En commençant par le rouge, on a donc d'abord Olivia Reynolds (Green Lantern 71, 1969), qui eut le rapport le plus agressif et conflictuel avec Hal comme sa rivale commerciale avant qu'on découvre qu'elle abritait en elle une puissance psychique qui ne pouvait s'y trouver que tant qu'elle restait inconsciente (et Morrison a réutilisé les histoires où Hal était vendeur de jouets et s'opposait à Olivia). Joan Colby est la fille d'un patron d'hôtel dans l'Idaho dans Green Lantern n°50 (1967) qui semble fournir un très éphémère "rebound" après la séparation avec Carol Ferris. Jill est Jillian Pearlman, une femme pilote du passé de Hal (mais créée seulement en 2005 dans un des reboots de GL) qui serait donc le double de Hal dans son aspect aventureux. Carol Ferris est mise la plus au centre comme la femme la plus importante de la vie de Hal et membre du Corps. Eve Doremus fut créée dans Green Lantern n°58, 1968 et est réapparue au début du run de Morrison et elle était encore (comme Joan ou Carol) une fille d'un riche entrepreneur. Dorine Clay (Green Lantern n°36) était une extraterrestre qui résistait au contrôle mental des tyrans télépathes de sa planète et est donc associée à la force de la volonté mais aussi au voyage spatial (elle l'accompagne un peu dans GL 160-162). Et enfin, Kari Limbo (Green Lantern n°117, 1979) était une femme dotée de pouvoir pré-cognitif et l'ex-fiancée de Guy Gardner qui faillit même épouser Hal Jordan (dans Green Lantern n°122) avant que Hal ne retrouve la trace de Gardner qu'on croyait mort. 

Il en manque bien sûr plusieurs, comme Arisia (la Green Lantern de Graxos IV) que les scénaristes et lecteurs de GL préfèrent oublier depuis qu'une histoire a décidé qu'elle était mineure quand elle avait rencontré Hal. On pourrait même compter une brève histoire avec Power Girl au moment de Justice League International (Justice League of Europe n°50, 1993) et Zero Hour n°2 (1996) même si elle a dû être annulée (et même l'enfant de Power Girl fut ensuite retconné comme une parthénogenèse issue du matériel génétique d'un démon du Chaos - c'était l'époque où la Kryptonienne de Terre 2 était censée être un avatar d'un Seigneur atlante de la Loi et où le scénariste Gerard Jones imita une des pires histoires de Marvel concernant Ms Marvel). Dans la série de Morrison, Hal a une brève aventure avec Olaqua une infirmière extraterrestre assez peu humanoïde sur l'hôpital de Sector General/Hippocrates et même avec une Vampire destructrice. On ne peut pas reprocher à Hal Jordan du spécisme, dans ses attirances sexuelles, ce qui est peut-être normal pour un Green Lantern. 

Add. 3 La fantasy

Athmoora est une planète du secteur 2814 (étoile 61 Cygni à 11,4 années-lumière de Sol), bloquée à une étape médiévale (Green Lantern n°16, 1962). Je crois que c'est surtout l'occasion pour Morrison de permettre à l'incroyable Liam Sharp de développer son propre style personnel, qui tient plus ici d'une fantasy britannique dans le style de Simon Bisley. 

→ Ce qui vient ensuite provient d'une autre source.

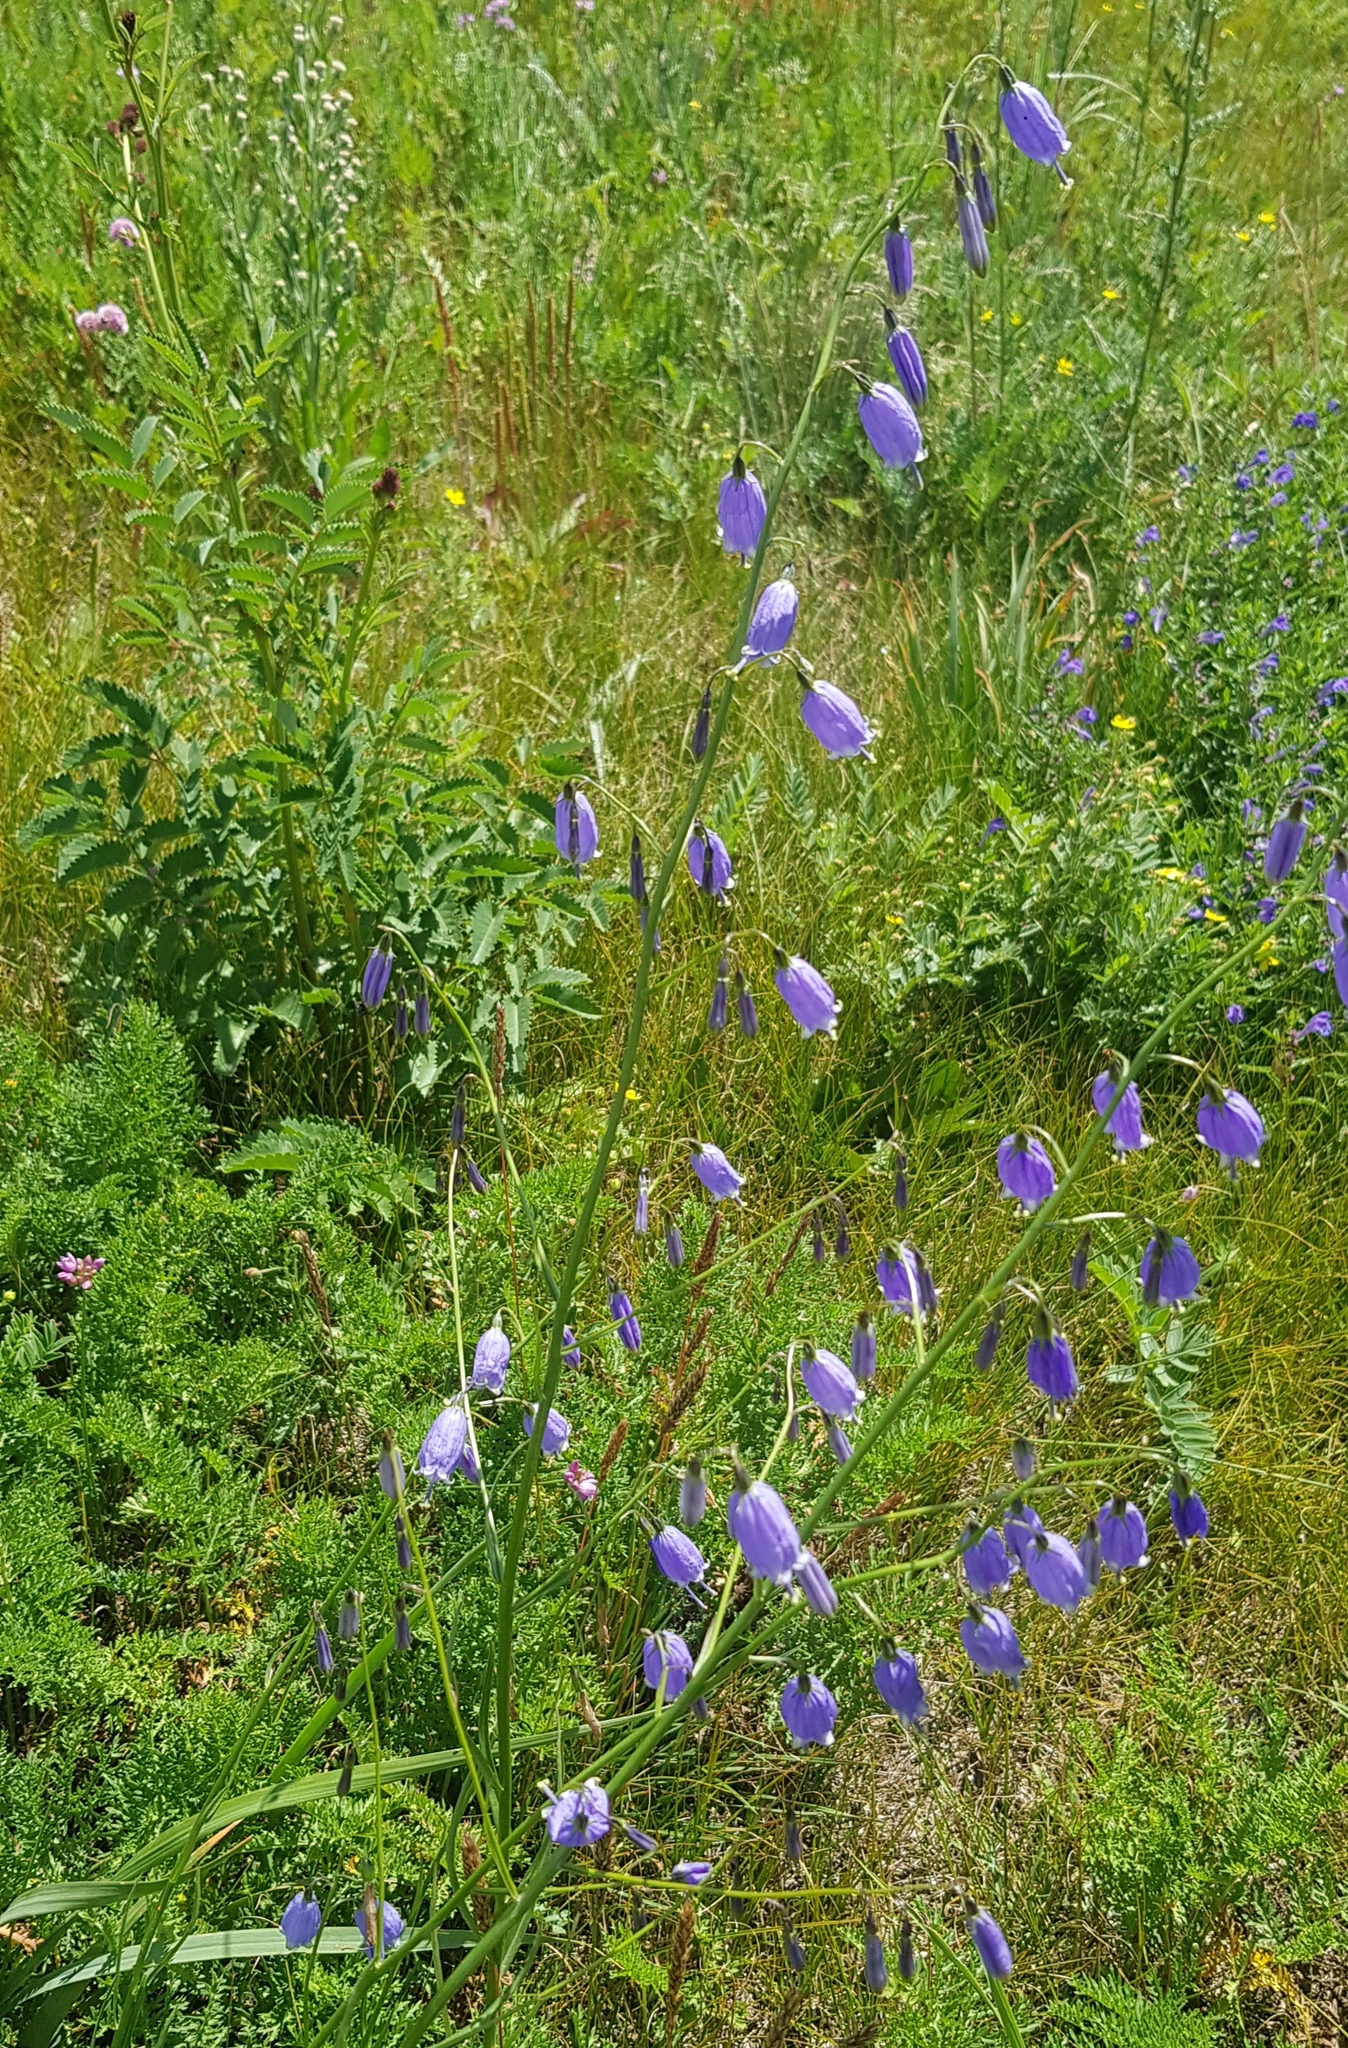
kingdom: Plantae
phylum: Tracheophyta
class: Magnoliopsida
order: Asterales
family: Campanulaceae
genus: Adenophora
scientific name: Adenophora stenanthina
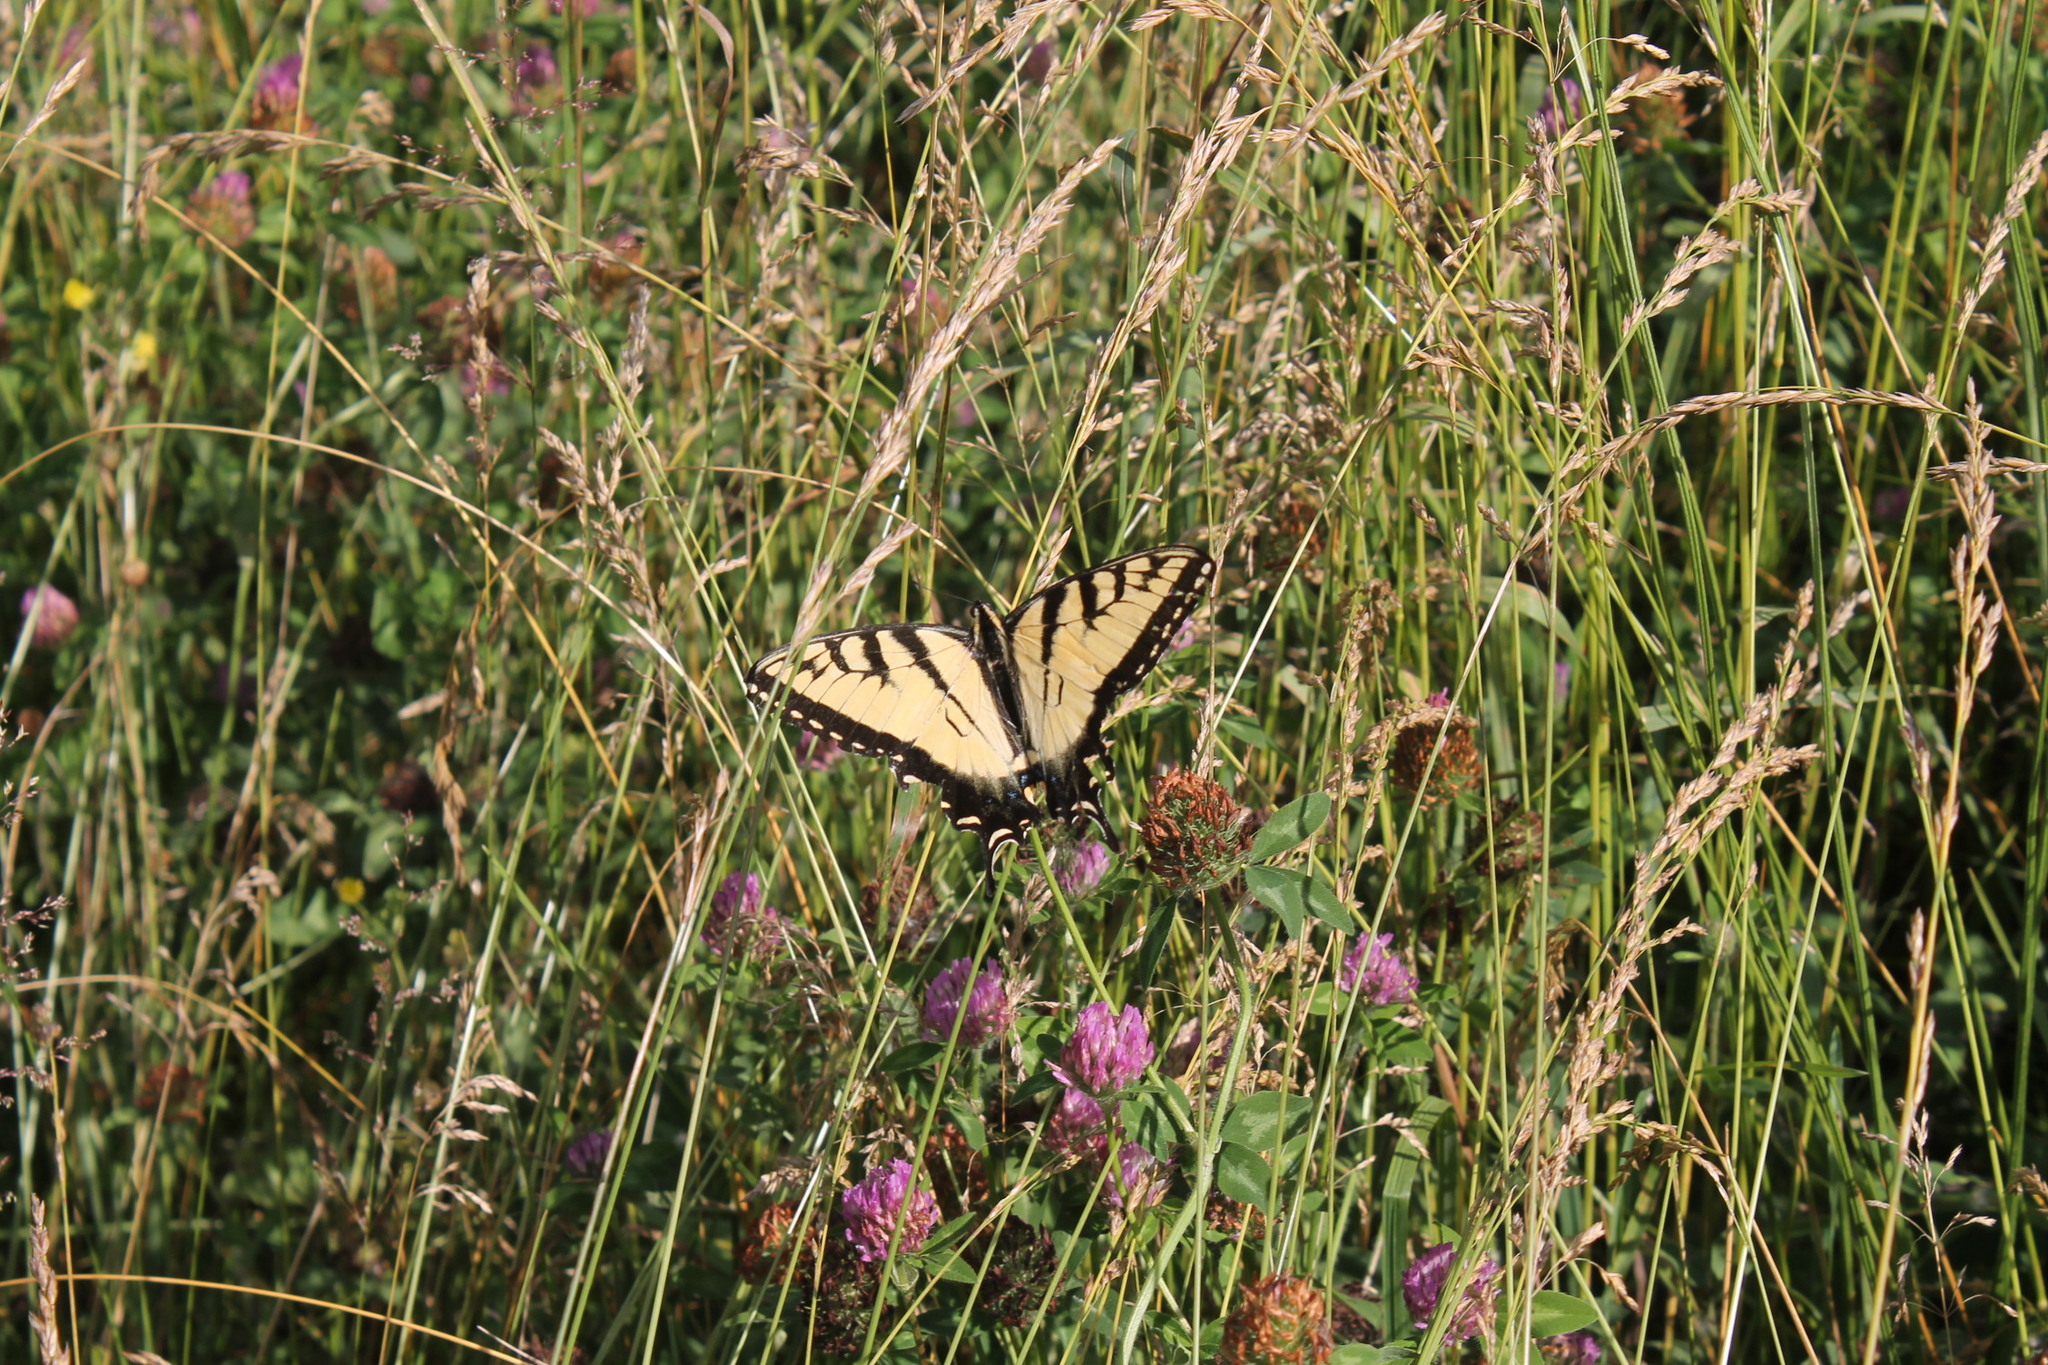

Morrison fait l'effort de créer toute une carte développée de ce monde médiéval d'Athmoora. 



2 commentaires:

Anonyme a dit…

C'est le même problème chez Marvel!

Phersv a dit…

Oui, c'est assez similaire mais je crois que le problème est légèrement moins grave chez Marvel : les X-Men de Hickman se sont pas mal renouvelés en 2019. Marvel ne fait pas un reboot tous les 5 ans même s'ils en ont fait certains très inutiles récemment, l'annulation du mariage de de Spider-Man en 2007 ou l'univers post-Secret Wars en 2016). Je n'ai pas l'impression que les lecteurs Marvel ont autant l'impression que ceux de DC d'un retour perpétuel vain aux succès de l'âge d'argent mais sans l'innocence de l'âge d'argent.

J'adorais Crisis on Infinite Earths mais c'est devenu un problème que ces cross-overs qui redéfinissent leur multivers tout le temps. Ils ont rendu illisibles certains personnages à force de trop les retconner : Hawkman, Wonder Girl ou mes favoris, la Légion des super-héros.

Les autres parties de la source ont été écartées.